Task:
Locate each line below that includes "TRIANGLE" and reproduce it.

Data for this exercise:
+-------+

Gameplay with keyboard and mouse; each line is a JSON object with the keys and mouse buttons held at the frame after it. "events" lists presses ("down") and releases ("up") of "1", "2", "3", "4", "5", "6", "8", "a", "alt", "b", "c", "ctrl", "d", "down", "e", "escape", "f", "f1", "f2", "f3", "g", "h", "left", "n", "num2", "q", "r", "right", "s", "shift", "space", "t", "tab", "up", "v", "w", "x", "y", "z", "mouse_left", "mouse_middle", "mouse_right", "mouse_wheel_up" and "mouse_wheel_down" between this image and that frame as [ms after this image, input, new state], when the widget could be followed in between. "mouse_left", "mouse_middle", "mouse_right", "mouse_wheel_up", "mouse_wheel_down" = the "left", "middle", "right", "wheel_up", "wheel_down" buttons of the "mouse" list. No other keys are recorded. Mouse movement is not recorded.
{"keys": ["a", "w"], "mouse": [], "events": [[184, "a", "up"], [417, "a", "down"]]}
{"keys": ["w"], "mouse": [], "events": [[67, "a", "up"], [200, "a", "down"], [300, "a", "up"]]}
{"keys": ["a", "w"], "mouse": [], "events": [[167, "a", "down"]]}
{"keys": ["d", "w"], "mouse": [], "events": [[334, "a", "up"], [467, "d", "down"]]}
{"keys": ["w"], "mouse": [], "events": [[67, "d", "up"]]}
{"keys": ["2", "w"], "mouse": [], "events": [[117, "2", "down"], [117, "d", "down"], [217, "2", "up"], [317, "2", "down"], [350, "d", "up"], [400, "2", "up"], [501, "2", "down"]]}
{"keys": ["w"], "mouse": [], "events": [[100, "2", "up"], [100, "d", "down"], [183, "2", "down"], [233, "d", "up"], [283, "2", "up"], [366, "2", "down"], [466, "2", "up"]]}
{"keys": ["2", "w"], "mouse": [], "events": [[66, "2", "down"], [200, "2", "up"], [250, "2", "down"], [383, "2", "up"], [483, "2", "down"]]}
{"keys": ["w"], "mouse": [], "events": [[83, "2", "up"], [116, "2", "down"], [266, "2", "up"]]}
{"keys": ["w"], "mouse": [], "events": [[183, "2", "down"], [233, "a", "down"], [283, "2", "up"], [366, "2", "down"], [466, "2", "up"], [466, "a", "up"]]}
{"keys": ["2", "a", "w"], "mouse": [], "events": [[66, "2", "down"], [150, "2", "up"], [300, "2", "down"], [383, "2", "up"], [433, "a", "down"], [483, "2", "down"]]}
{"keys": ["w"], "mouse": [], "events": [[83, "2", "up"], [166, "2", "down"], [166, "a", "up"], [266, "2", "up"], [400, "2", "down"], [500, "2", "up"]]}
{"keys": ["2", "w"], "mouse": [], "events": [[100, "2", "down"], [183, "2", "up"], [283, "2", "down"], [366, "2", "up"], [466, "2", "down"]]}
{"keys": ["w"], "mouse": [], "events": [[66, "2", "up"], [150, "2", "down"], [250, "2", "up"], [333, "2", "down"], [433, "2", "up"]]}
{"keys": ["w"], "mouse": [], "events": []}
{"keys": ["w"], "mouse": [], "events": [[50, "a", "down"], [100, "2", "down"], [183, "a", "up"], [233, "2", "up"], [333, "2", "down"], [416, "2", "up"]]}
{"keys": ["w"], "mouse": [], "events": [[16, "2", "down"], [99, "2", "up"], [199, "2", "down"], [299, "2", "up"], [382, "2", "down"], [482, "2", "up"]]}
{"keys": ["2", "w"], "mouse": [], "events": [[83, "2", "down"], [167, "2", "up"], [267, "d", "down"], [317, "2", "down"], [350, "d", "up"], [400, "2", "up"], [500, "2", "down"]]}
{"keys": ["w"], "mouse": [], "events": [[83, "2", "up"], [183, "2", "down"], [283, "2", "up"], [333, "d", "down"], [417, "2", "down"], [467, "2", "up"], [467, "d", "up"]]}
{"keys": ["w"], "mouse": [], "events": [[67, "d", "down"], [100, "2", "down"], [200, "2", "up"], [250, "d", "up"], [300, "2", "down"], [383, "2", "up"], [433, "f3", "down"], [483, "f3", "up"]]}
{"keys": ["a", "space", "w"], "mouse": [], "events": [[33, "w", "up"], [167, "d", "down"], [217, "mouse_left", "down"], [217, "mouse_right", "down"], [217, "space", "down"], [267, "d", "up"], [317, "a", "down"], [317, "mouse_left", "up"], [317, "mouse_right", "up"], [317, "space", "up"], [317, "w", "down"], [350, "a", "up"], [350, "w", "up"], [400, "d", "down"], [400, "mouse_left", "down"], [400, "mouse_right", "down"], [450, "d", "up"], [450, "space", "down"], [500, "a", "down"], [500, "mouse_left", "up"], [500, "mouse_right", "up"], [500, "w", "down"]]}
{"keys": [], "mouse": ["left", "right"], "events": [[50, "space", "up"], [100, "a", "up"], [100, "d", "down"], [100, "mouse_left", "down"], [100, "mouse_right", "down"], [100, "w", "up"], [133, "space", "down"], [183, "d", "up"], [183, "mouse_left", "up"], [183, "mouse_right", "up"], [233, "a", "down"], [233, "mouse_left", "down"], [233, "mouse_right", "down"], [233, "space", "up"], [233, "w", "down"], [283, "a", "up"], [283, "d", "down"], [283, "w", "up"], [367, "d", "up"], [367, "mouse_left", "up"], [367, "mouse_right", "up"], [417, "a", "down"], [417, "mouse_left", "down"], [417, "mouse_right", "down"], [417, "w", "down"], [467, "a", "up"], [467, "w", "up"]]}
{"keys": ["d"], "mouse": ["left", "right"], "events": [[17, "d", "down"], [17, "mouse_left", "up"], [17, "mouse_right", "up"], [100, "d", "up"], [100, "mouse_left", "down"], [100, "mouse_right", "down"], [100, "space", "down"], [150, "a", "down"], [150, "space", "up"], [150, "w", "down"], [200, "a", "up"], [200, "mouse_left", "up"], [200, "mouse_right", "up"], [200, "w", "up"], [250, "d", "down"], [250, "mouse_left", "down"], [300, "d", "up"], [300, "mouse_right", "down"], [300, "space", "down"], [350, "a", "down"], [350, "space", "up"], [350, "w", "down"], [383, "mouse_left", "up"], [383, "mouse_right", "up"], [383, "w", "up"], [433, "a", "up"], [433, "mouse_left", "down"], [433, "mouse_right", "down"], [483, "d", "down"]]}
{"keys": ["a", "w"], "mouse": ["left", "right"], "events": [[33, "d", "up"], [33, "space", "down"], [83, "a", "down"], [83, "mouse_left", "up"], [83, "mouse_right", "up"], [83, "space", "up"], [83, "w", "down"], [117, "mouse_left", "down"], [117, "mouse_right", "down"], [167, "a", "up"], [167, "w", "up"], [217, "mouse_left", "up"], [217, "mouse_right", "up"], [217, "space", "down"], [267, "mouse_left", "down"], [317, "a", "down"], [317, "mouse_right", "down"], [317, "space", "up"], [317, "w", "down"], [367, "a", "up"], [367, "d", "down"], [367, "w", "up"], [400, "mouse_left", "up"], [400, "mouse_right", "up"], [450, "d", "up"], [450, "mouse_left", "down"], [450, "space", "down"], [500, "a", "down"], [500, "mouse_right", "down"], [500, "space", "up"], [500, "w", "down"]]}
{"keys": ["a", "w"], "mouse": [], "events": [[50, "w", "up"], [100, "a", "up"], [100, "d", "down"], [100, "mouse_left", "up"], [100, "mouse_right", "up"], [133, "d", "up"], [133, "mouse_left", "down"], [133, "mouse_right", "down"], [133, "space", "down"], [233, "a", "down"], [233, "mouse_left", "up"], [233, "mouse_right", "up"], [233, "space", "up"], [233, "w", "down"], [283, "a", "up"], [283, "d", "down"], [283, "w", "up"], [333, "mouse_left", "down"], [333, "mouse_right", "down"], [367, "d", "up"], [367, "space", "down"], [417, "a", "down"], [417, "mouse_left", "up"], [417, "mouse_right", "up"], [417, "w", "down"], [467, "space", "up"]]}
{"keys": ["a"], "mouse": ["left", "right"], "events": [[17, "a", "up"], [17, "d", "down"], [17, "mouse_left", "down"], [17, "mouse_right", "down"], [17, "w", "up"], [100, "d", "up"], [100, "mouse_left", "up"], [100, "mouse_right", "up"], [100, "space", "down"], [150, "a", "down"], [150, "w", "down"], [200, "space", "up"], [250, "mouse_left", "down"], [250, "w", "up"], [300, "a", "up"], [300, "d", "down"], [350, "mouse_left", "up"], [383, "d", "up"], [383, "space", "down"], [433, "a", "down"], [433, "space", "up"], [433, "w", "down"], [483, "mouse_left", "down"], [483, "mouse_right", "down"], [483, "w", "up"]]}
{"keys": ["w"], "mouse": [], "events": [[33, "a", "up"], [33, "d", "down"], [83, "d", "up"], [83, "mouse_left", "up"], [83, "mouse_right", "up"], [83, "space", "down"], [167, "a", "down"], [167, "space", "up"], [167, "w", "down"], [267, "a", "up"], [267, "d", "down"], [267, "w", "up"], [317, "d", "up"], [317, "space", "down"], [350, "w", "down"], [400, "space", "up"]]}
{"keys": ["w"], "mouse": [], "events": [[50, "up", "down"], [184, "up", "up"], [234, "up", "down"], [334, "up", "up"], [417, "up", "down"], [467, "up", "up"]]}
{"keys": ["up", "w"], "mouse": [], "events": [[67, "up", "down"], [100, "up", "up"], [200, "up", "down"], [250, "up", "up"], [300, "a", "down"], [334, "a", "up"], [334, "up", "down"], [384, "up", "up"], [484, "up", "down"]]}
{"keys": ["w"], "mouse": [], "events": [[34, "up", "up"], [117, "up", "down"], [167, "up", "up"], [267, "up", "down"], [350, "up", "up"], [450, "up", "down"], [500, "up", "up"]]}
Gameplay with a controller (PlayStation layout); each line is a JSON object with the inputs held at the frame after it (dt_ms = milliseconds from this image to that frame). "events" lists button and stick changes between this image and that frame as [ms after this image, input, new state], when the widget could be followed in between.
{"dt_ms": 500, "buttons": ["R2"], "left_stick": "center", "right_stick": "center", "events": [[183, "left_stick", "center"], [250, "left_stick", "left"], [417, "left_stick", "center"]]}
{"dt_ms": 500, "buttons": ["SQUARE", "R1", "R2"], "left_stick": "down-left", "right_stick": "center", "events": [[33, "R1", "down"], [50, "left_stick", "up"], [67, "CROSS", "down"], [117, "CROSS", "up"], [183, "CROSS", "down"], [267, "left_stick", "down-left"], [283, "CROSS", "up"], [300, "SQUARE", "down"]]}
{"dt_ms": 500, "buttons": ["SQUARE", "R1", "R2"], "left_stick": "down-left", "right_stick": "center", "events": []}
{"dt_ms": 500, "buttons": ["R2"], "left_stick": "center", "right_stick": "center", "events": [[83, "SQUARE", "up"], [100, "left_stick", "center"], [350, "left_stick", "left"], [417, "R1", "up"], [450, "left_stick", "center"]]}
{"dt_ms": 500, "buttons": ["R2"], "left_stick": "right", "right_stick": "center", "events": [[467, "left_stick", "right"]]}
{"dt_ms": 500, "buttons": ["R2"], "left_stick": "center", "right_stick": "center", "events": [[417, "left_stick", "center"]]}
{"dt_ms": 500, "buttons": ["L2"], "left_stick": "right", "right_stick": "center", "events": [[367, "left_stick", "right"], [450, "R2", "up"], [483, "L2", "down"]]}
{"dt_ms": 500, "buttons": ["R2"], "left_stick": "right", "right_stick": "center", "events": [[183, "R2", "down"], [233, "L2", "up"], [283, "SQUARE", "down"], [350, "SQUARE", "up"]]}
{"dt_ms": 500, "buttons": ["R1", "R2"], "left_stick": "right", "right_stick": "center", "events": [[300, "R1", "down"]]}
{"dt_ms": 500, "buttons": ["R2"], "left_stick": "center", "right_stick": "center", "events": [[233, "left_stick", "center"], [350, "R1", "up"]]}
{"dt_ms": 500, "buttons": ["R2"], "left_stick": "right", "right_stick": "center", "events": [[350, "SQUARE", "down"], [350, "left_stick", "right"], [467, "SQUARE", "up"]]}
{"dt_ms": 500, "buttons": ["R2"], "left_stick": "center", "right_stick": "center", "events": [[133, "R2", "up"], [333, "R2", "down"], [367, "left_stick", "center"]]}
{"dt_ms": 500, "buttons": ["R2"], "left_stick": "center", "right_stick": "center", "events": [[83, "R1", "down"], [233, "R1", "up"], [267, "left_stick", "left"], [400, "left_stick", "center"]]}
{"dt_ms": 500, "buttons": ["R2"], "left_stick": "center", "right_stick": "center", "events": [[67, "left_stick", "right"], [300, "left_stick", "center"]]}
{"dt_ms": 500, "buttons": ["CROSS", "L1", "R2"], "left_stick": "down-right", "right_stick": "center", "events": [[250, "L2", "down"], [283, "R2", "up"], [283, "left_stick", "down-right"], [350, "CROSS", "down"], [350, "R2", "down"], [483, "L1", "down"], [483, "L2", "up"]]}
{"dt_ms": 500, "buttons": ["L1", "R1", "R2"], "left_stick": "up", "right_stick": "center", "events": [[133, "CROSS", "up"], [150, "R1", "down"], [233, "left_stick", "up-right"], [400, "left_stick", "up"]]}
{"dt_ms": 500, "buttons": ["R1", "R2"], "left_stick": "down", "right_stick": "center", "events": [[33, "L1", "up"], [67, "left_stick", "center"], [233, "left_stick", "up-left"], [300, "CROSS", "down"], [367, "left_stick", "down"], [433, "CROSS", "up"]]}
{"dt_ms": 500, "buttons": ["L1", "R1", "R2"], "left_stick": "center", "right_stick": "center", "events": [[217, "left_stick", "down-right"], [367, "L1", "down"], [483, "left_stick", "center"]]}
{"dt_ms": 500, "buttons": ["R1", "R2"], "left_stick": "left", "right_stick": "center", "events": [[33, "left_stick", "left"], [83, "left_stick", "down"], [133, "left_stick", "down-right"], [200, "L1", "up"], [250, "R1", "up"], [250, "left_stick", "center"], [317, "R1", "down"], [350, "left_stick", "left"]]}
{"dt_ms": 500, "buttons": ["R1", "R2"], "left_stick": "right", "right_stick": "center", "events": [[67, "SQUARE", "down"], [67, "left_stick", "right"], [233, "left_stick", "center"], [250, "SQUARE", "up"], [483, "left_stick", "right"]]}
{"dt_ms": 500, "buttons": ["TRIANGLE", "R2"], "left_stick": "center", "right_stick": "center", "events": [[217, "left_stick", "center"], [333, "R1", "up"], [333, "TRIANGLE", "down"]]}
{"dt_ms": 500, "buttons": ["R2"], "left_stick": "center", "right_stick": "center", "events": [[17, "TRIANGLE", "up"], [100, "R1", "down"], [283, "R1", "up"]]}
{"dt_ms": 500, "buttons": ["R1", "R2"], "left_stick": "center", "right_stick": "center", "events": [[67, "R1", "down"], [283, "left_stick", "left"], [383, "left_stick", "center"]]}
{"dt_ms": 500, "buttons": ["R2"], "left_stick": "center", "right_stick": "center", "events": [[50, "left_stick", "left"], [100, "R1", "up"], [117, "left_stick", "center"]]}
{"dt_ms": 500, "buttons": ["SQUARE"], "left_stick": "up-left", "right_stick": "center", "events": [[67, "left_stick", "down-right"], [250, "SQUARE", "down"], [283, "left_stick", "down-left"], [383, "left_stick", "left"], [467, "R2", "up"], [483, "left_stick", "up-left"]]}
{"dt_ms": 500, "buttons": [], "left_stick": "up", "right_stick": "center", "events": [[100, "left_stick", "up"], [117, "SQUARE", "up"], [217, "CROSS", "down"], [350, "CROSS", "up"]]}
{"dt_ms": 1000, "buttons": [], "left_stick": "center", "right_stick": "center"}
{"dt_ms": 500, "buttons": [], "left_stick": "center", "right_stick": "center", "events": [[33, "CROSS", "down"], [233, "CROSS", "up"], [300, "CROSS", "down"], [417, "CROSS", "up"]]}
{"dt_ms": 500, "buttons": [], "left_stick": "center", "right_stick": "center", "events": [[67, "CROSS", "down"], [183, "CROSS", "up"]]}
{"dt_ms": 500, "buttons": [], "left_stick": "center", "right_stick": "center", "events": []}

+-------+

Result of the task:
{"dt_ms": 500, "buttons": ["TRIANGLE", "R2"], "left_stick": "center", "right_stick": "center", "events": [[217, "left_stick", "center"], [333, "R1", "up"], [333, "TRIANGLE", "down"]]}
{"dt_ms": 500, "buttons": ["R2"], "left_stick": "center", "right_stick": "center", "events": [[17, "TRIANGLE", "up"], [100, "R1", "down"], [283, "R1", "up"]]}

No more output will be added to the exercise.